# Written exercise A
Please reproduce the passage on the BIF-ore upgrade from "In the Hamersley" to "in this paper.".
# Written exercise B
According to the passage on the BIF-ore upgrade, by what process is silica removal proposed to occur?
----- Page text
In the Hamersley province, Western Australia, the BIF-ore upgrade is proposed to involve basinal brines, meteoric fluids, and supergene enrichment (e.g., Morris et al., 1980; Barley et al., 1999; Taylor et al., 2001; Thorne et al., 2004, 2008). Silica removal is proposed to occur by upward, down-temperature flow of basinal brines (e.g., Thorne et al., 2004; Gutzmer et al., 2006; Thorne et al., 2008), and it is this stage of the BIF-ore upgrade that is explored in this paper.
----------
----- Extracted material
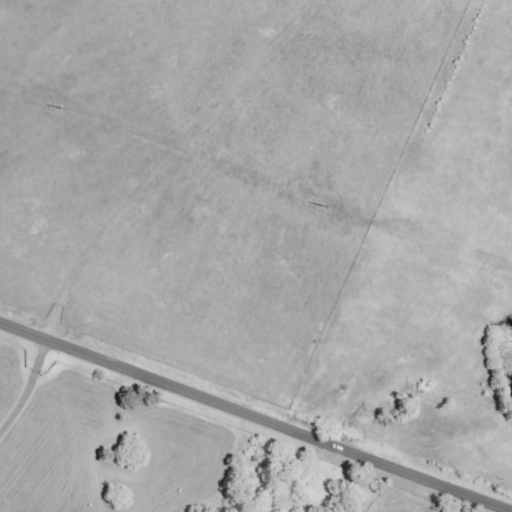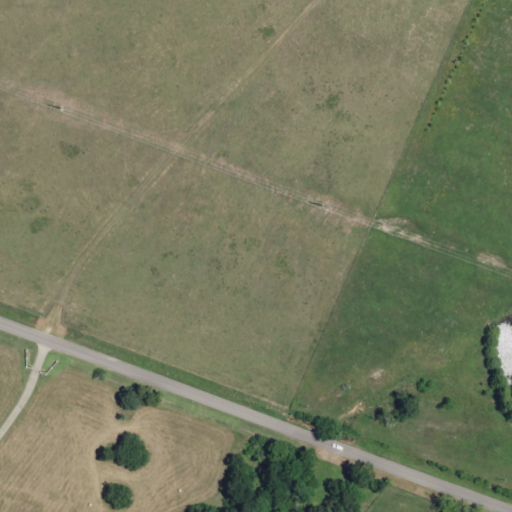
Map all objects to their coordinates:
road: (178, 169)
road: (29, 388)
road: (255, 414)
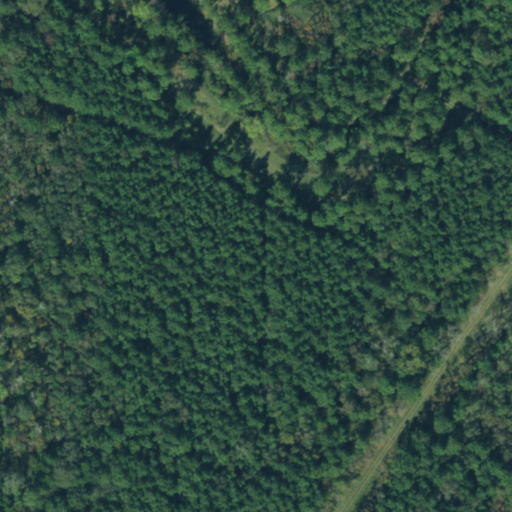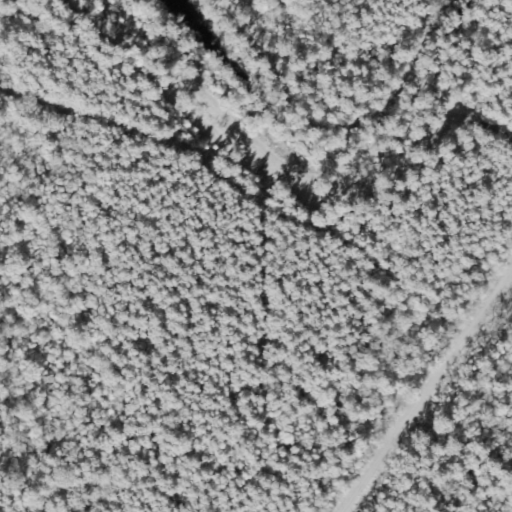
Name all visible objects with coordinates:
road: (427, 394)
----------
# Result A
In the Hamersley province, Western Australia, the BIF-ore upgrade is proposed to involve basinal brines, meteoric fluids, and supergene enrichment (e.g., Morris et al., 1980; Barley et al., 1999; Taylor et al., 2001; Thorne et al., 2004, 2008). Silica removal is proposed to occur by upward, down-temperature flow of basinal brines (e.g., Thorne et al., 2004; Gutzmer et al., 2006; Thorne et al., 2008), and it is this stage of the BIF-ore upgrade that is explored in this paper.

# Result B
By upward, down-temperature flow of basinal brines.